Herr Wintermeyer, Herr Blum, ich gehe davon aus, dass der Entschließungsantrag mit in den Ausschuss wandert.

(Axel Wintermeyer (CDU) und Leif Blum (FDP): Ja!)

Danke schön. – Wir haben vereinbart, dass alle drei Anträge – die Tagesordnungspunkte 21, 83 und 91 – an den Innenausschuss überwiesen werden. – Es gibt keinen Widerspruch. Somit ist das beschlossen.

Ich rufe Tagesordnungspunkt 22 auf:

Antrag der Fraktion BÜNDNIS 90/DIE GRÜNEN betreffend Kurhessenbahn reaktivieren – modernen ÖPNV realisieren – Drucks. 18/237 –

in Verbindung mit Tagesordnungspunkt 25:

Dringlicher Antrag der Fraktionen der CDU und der FDP betreffend Kurhessenbahn modernisieren – Drucks. 18/303 –

Die Redezeit beträgt fünf Minuten je Fraktion. Für die GRÜNEN hat zunächst Frau Kollegin Müller aus Kassel das Wort. Bitte schön.

Herr Präsident, meine Damen und Herren! Der Hessische Landtag hat bereits im letzten Jahr mit deutlicher Mehrheit – inklusive der FDP – einen Antrag zur Reaktivierung der Kurhessenbahn beschlossen. Passiert ist im letzten Jahr leider nichts. Wir hatten die Hoffnung, dass unter der Regierungsbeteiligung der FDP dieses für die nordhessische Region touristisch und verkehrspolitisch so wichtige Projekt schneller vorangetrieben wird, insbesondere da Herr Posch aus dieser Region kommt, ein FDPPolitiker und für den Verkehr zuständig ist.

Der jetzt vorliegende Antrag von CDU und FDP hat unsere Hoffnungen leider im Keim erstickt. Außer schönen Worten und dem Hinweis auf eine Prüfung, die schon längst hätte erfolgen können, ja sogar müssen, findet sich in dem Antrag nichts Substanzielles.

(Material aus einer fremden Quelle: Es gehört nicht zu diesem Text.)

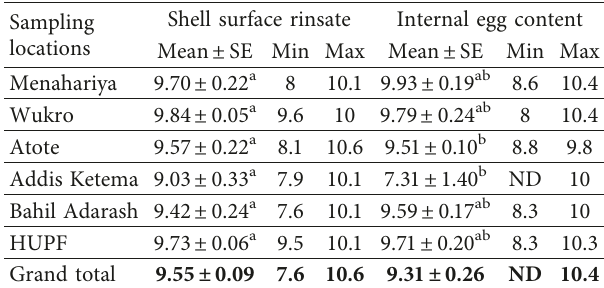
Table 2: Aerobic mesophilic bacterial count (AMBC) in log ml of the shell surface rinsates and contents of egg samples in Hawassa City, southern Ethiopia, 2019.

Deswegen werben wir noch einmal für unseren Antrag – besonders bei der FDP, die dann ihr Votum vom letzten Jahr bestätigen kann.

(Beifall bei dem BÜNDNIS 90/DIE GRÜNEN)

Das wäre ein positives Signal für die Region, wie wichtig dem Land die Modernisierung der Bahnstrecke Marburg – Frankenberg und die Reaktivierung der stillgelegten Abschnitte zwischen Frankenberg und Korbach sind.

Vor Kurzem hat der Städtetag eine Studie zur ÖPNV-Finanzierung vorgelegt, die auch vom Land finanziert worden ist. In dieser Studie wurde deutlich, wie wichtig eine stärkere Förderung des ÖPNV für die Mobilität der Bevölkerung gerade im ländlichen Raum ist. Gerade für das Erreichen der Klimaschutzziele ist die Förderung des ÖPNV zwingend notwendig. Busse und Bahnen stoßen bei gleicher Verkehrsleistung weniger als die Hälfte der Klimagase aus, so die Ergebnisse der Studie.

Der Anteil des CO2-Ausstoßes ist in Hessen um ein Vielfaches höher als auf der Bundesebene. In Hessen sind es 26 %, auf der Bundesebene 21 %.

Gerade in diesem Bereich untätig zu bleiben, wie es Frau Lautenschläger immer wieder bestätigt, ist ein Skandal. Es ist höchste Zeit zum Umdenken.

Der Einfluss des Landes auf die Entwicklung eines zukunftsfähigen und klimaverträglichen Verkehrssystems ist außerordentlich hoch. Wir fordern Sie auf: Geben Sie Ihre Untätigkeit auf, und setzen Sie den Zug in Bewegung.

(Beifall bei dem BÜNDNIS 90/DIE GRÜNEN)

Aber auch aus wirtschaftlicher Sicht gibt es bei der Kurhessenbahn einen dringenden Handlungsbedarf. An die Kurhessenbahn gehen Ausgleichszahlungen für einen

Verkehr, der nicht fließt.Wie Sie ganz genau wissen, summieren sich diese bis zum Jahr 2020 auf fast 19 Millionen c – 19 Millionen c, die einfach verpuffen, wenn Sie weiterhin untätig bleiben.

(Beifall bei dem BÜNDNIS 90/DIE GRÜNEN und des Abg. Reinhard Kahl (SPD))

Gleichzeitig könnten bei gleichem Fahrplan durch die Verlagerung des Busverkehrs auf die Schiene erheblich mehr Fahrgäste gewonnen werden. Diese Untätigkeit in allen Bereichen kostet den Steuerzahler jeden Tag Unsummen. Wir haben gerade über Finanzierungen, Schulden usw. geredet. Hier wäre ein Ansatzpunkt dafür, wie man das Loch ein wenig verkleinern könnte.